The price of the US Dollar Index declines to 106.18 as traders continue to avoid opening large positions on the Dollar until the market obtains further clarity. Even though the US has received positive news from the labor market, investors continue to push for further clarification with the Consumer Price Index, due to be released tomorrow, and the Federal Reserve, scheduled to speak within the coming days.
One of the major news from the United States is less related to the economy and the financial markets, and more to the current political picture in the country. President Biden’s approval ratings had recently decreased to a record low of 38%. Although, the recent string of healthcare wins that he got in congress are expected to push the ratings higher, it's unclear by how much.
Not to mention that the former POTUS, Donald Trump, has stolen a lot of attention recently when he confirmed that the FBI had raided his home. All of these developments affect the markets as political stability and solidity are known to boost demand in terms of investments. However, economists advise that as long as the story does not develop into something more serious it is not likely to have a significant impact.
One of the most spoken-about currencies this year so far has been the EUR/USD. While the US Dollar is flying high across most pairs, the Euro is being dragged down by instability. Nonetheless, the pair has recently fallen into a recurring price range mainly between 1.0260 and 1.0140. Since yesterday afternoon, the Euro has increased in value against the US Dollar, again climbing up to the range’s resistance level. However, whether the price will maintain momentum will strongly depend on tomorrow’s US inflation figures.
EUR/USD 6-hour price chart on August 9th.

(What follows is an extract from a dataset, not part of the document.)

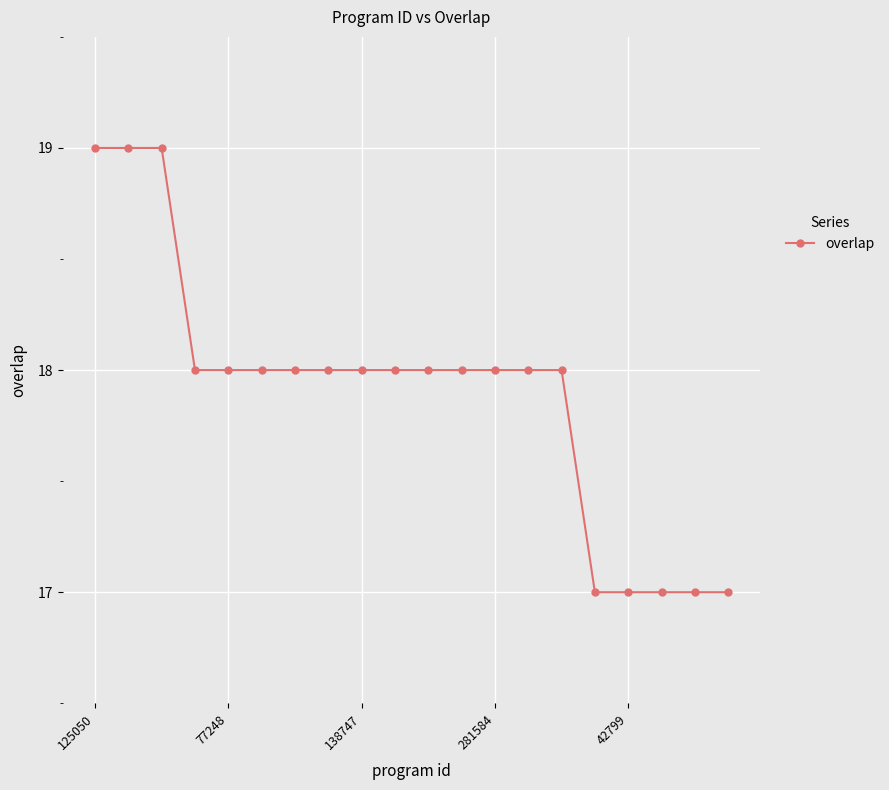

What is the difference between the second highest and second lowest values?

2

The asset has been unable to form a trend and has remained within a phase of both bullish and bearish corrections. One of the reasons behind these price movements is related to technical factors. The price of the exchange has declined lower than what we’ve seen over the past decade, raising caution amongst investors. At the same time, the instability within Europe, such as the current Italian political crisis, the Ukraine-Russia conflict, and the European energy calamity, has kept investors away.
Recently, the European Council approved a resolution to reduce gas consumption by a minimum of 15% in the coming winter months. In particular, from this August to March of next year. This is part of a group of measures aimed at ensuring the uninterrupted supply of gas to consumers in the event of problems with supplies specifically from Russia. What is specifically worrying for investors is that the resolution includes a savings regime that will affect households, electricity producers, and industries.

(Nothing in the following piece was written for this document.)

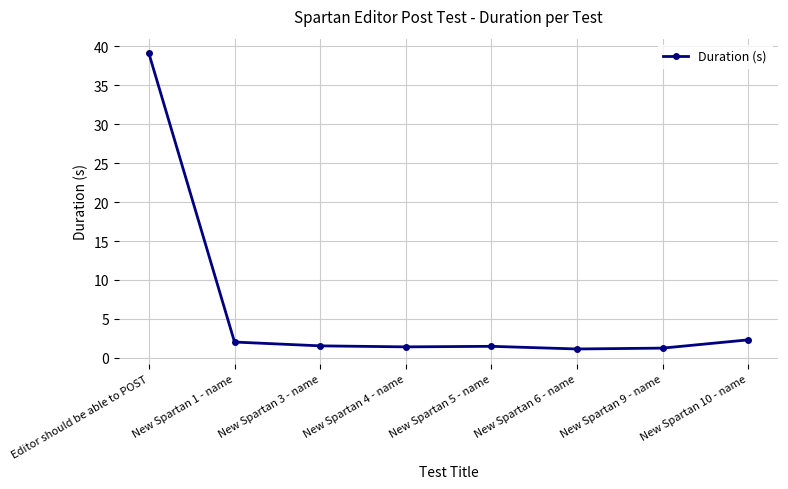

What is the difference between the maximum and minimum values?

37.9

The adopted document gives the European Commission the right to declare an emergency throughout the European Union if one or more member states become at risk of having an energy shortage. Generally speaking, the overall scenario has worried investors and significantly contributed to the decline of the Euro.

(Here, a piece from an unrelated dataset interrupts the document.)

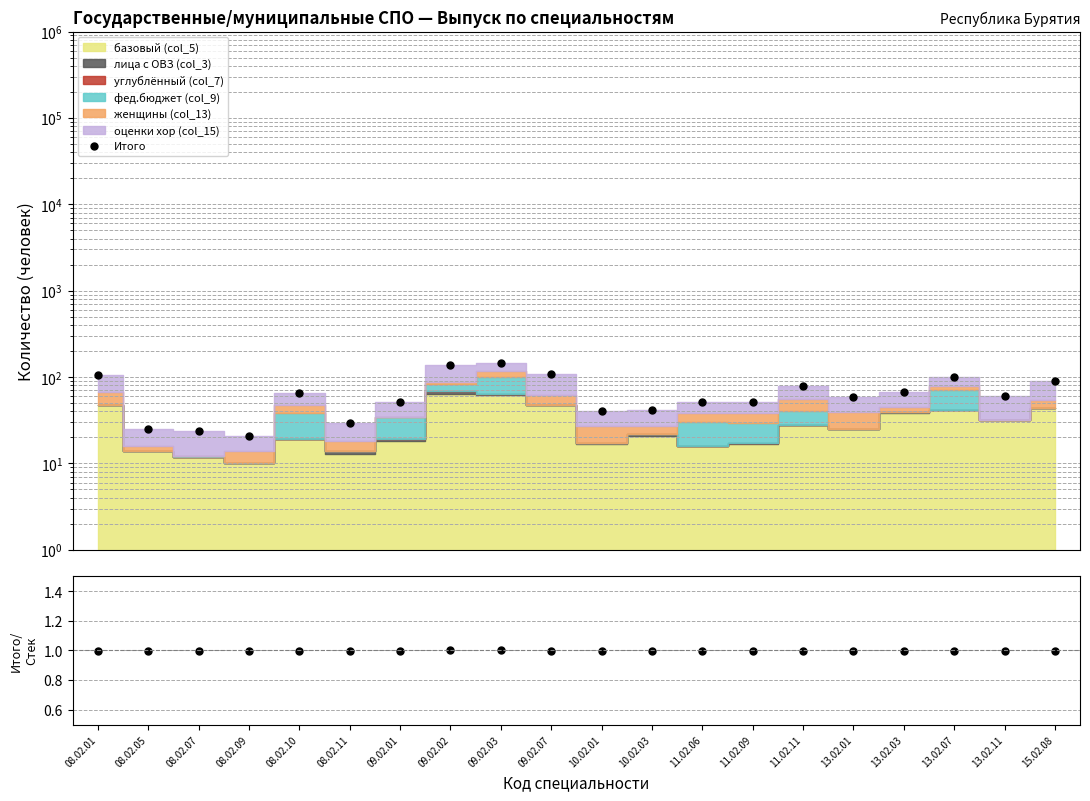

Which label corresponds to the smallest value in the chart?

08.02.07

The NASDAQ has been experiencing a bullish trend since mid-June but has lost momentum over the past 3 trading sessions. The loss in momentum may be related to technical reasons as the price has significantly increased, potentially resulting in investors fearing an overbought market, but also due to the earning season approaching its end.
Currently, the price has declined by 1.70% since last Friday’s market open and by 0.72% during today’s futures trading session. The bearish price movement has not yet crossed previous support levels, nor has a lower price wave been formed. Taking this into consideration, the market is monitoring the price movement accordingly.
NASDAQ 6-hour price chart on August 9th.
One of the latest developments from the stock market is Tesla’s decision to conduct another stock split, which will take place based on a ratio of 3 to 1 this time. As a result, each shareholder will be given 3 shares for each stock owned and the price of the asset will fall according to the stock split. The decision has been taken as a result of the stock climbing significantly over the past month, and the company wishing to protect investor demand. Trading with the new price will start on August 25, immediately after the dividend payment. Traders should keep in mind that this may cause a higher level of volatility.
The growth of the stock market also benefits from the situation in the domestic bond market, since the downward correction has continued this week. This has indicated that the risk appetite of the market is slightly higher than the previous months. However, traders are evaluating whether the market will maintain momentum now that the earning season is approaching its end. If the Federal Reserve continues to raise interest rates, it will definitely affect confidence. According to most analysts, if the central bank raises interest rates to 4%, it has the potential to significantly damage demand.